Ohio State discovery of rare genetic mutations could lead to new cholesterol treatment
An unexplained case of severe coronary artery disease in a seemingly healthy young man led scientists at The Ohio State University Wexner Medical Center and College of Medicine to a discovery that could lead to a new way to treat high cholesterol.
Ohio State scientists discovered rare genetic mutations that had never been identified before and that could cause severe early onset of coronary artery disease, the most common type of heart disease in the United States. The discovery is leading to a better understanding of how cholesterol functions and the possibility of developing safer therapeutics for the 94 million Americans with high cholesterol.
Marcus Wright of Delaware, Ohio was 27 when he suffered a heart attack and continued to have heart-related problems. Doctors were puzzled after finding out he had severe coronary artery disease despite being active and eating a healthy diet. He was eventually referred to Dr. Ernest Mazzaferri, Jr., an interventional cardiologist at Ohio State’s Richard M. Ross Heart Hospital and a clinical professor of Internal Medicine.

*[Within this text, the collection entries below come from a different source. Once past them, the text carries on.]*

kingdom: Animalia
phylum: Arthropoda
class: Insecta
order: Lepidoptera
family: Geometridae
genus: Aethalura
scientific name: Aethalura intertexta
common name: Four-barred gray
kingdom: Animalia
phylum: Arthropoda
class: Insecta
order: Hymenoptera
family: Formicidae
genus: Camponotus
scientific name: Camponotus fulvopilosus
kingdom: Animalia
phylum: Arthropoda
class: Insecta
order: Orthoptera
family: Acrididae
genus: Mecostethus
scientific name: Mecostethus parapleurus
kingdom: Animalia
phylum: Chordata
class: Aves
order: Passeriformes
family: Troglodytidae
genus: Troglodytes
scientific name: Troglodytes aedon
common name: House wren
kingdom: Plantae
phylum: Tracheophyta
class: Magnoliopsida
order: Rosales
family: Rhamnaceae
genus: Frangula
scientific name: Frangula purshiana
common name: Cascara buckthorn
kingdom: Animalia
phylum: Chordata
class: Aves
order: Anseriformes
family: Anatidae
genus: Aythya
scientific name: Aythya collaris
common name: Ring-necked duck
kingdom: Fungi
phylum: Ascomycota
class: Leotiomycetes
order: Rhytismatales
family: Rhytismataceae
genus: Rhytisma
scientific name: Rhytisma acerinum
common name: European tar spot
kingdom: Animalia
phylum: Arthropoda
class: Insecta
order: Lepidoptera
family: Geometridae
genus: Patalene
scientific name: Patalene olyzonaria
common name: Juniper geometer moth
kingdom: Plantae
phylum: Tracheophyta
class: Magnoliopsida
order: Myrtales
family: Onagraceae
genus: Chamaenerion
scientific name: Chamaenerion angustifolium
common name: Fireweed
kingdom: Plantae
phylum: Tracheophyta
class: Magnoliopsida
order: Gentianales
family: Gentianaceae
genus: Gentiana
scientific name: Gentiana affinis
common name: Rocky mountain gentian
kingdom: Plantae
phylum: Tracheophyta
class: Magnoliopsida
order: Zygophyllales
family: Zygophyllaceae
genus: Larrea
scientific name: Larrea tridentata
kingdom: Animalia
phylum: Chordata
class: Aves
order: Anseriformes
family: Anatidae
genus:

Despite optimal medical therapy, Wright continued to have symptoms and needed multiple heart stents, which are expandable metal coils placed in a blocked blood vessel to keep the arteries open. When both Wright’s mother and younger brother were later diagnosed with severe coronary artery disease, Mazzaferri suspected there was a genetic link. He decided it would be a good case for Ohio State’s JB Project, which is funded by philanthropy and brings together clinicians and scientists to decipher the root cause of highly unusual cases involving coronary artery disease, arrhythmias and heart failure.
A team of researchers led by Sara Koenig, assistant professor of Internal Medicine, conducted genetic sequencing of Wright’s DNA and identified unique genetic variants that were causing his advanced disease. To better understand the potential implications of these genetic mutations, Koenig expanded her study, identifying the same mutations in his mother, father and brothers.
The researchers determined that Wright’s genetic variants prevented his good cholesterol from effectively clearing out his bad cholesterol (known as LDL), leading to his advanced coronary artery disease. Their findings were published in the American Heart Association’s Circulation Research.
Researchers examined 788 FDA drugs approved for various diseases to narrow down which ones may promote a healthy HDL function. They are now working on developing different diagnostic tests and a new therapeutic drug that may provide an alternative option for those living with high cholesterol.